Chief Justice Cantil-Sakauye thanked Edmon for her contributions to the Judicial Council, saying the two "didn't always agree," but "communication was open, clear and honest and that carried the day."

Edmon said she was "excited and honored" to be taking Klein's seat. She noted the fact that a woman chief justice, attorney general and senior presiding justice were all sitting on a panel to confirm another woman to the appellate court, an unimaginable scenario when she started her legal career in California 30 years ago.

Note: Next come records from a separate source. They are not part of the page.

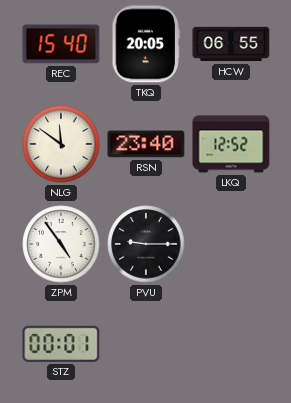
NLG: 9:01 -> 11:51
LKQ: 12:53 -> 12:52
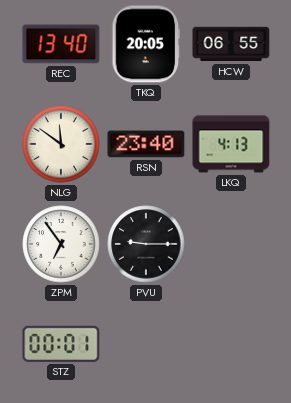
REC: 15:40 -> 13:40
LKQ: 12:52 -> 4:13
ZPM: 4:54 -> 6:54
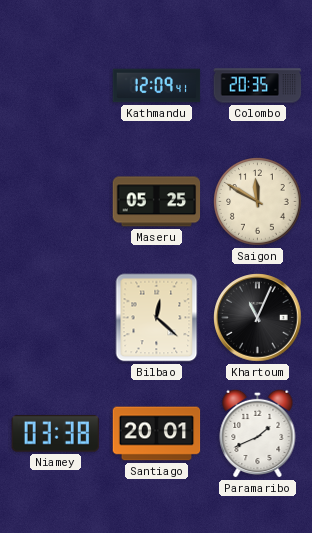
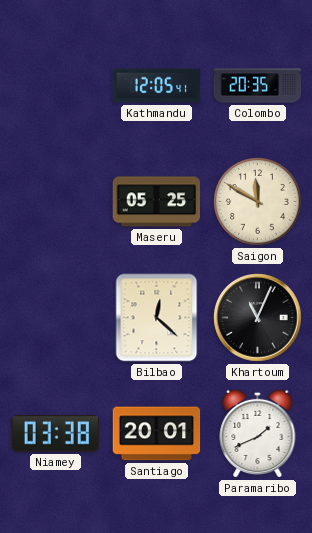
Kathmandu: 12:09 -> 12:05
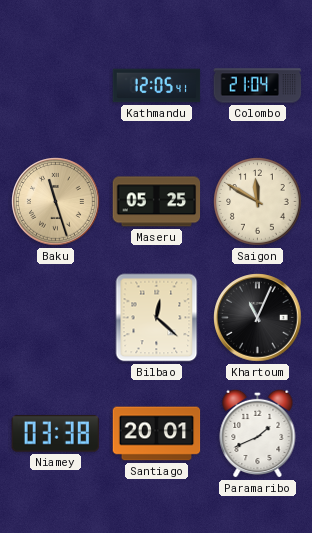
Colombo: 20:35 -> 21:04
Baku: none -> 11:27
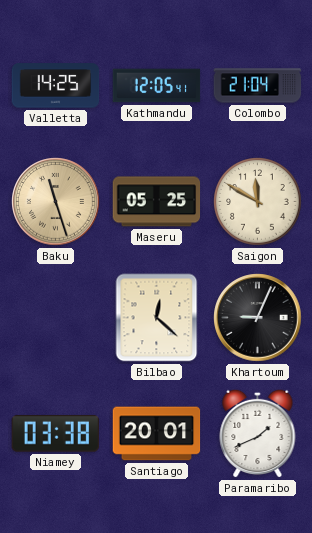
Valletta: none -> 14:25
Khartoum: 11:04 -> 9:04
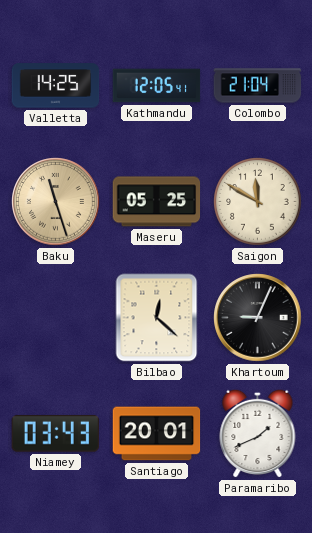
Niamey: 03:38 -> 03:43
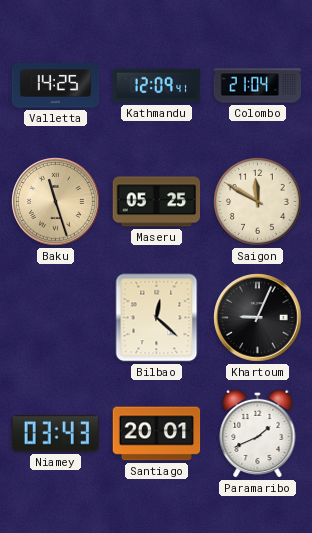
Kathmandu: 12:05 -> 12:09
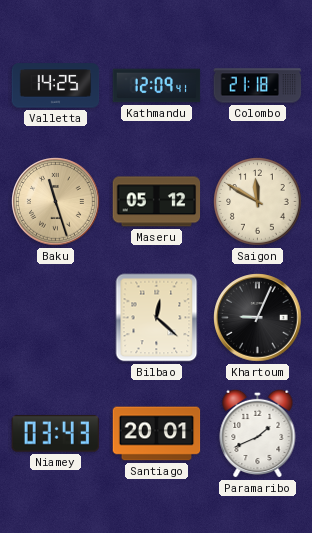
Colombo: 21:04 -> 21:18
Maseru: 05:25 -> 05:12
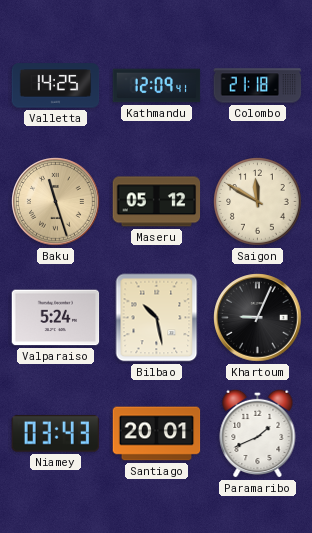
Valparaiso: none -> 5:24
Bilbao: 12:22 -> 10:28
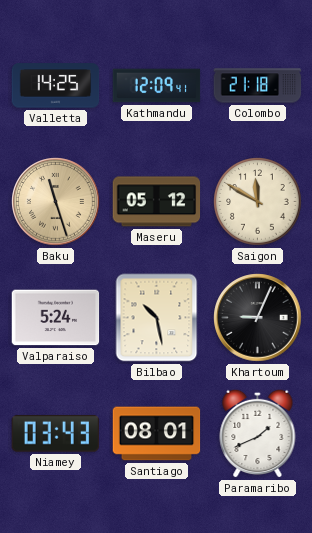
Santiago: 20:01 -> 08:01
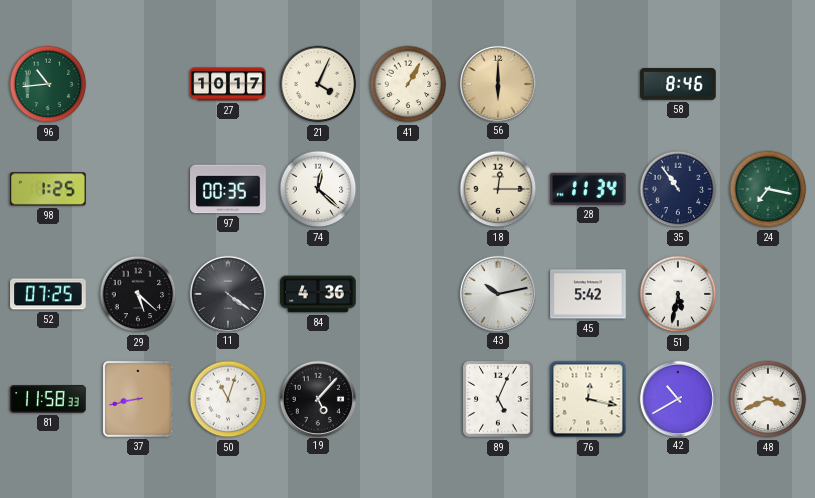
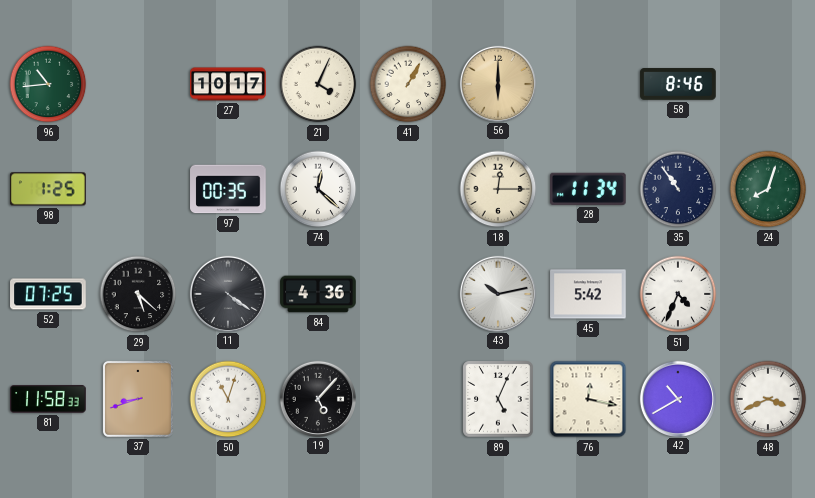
24: 7:17 -> 8:03
51: 5:32 -> 4:34
37: 8:43 -> 8:42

"What a change," Edmon said.

The panel also confirmed attorney Jonathan Renner, legal affairs secretary in Gov. Jerry Brown's Office. Renner, 44, also has been senior assistant attorney general at the California Department of Justice.

If approved by voters in November, Renner will fill the seat in the Third Appellate District left vacant when Cantil-Sakauye became chief justice in 2011.

"I am excited about the possibility of serving the state of California as an appellate justice," Renner said. "My goal will simply be to do the bets job that I possibly can for the people of the State of California."

In response to Harris' questioning his lack of experience as a trial judge, Renner said: "I have been fortunate in that I've had a practice that has exposed me to a wide range of subject matter. I've been fortunate and unfortunate to experience what it's like to really not know what I'm going to work on any given day."

Los Angeles Superior Court Judge Brian Hoffstadt was the last confirmation of the day. If approved in November, Hoffstadt will replace retiring Associate Justice Kathyrn D. Todd in the Second Appellate District.

Elwood Lui, a retired appellate justice and Hoffstadt's former colleague at Jones Day in Los Angeles, joked that he had "discovered" Hoffstadt.

"I discovered Judge Brian Hoffstadt," Lui said. "I knew his destiny lay with the courts."

Hoffstadt has been a trial judge since 2010, was a partner at Jones Day, was assistant U.S. attorney and senior counsel at the U.S. Department of Justice. He also clerked for Associate Justice Sandra Day O'Connor.

Hoffstadt's hearing took a lighter tone than the preceding ones, as colleagues and friends praised his accomplishments off the bench. "Who else would climb to the top of Mount Kilimanjaro with his girlfriend and ask her to marry him?" Lui said. "Who else can say I'm going to run a marathon and just get up and run a marathon. Of course he probably had to warm up for a few hours first."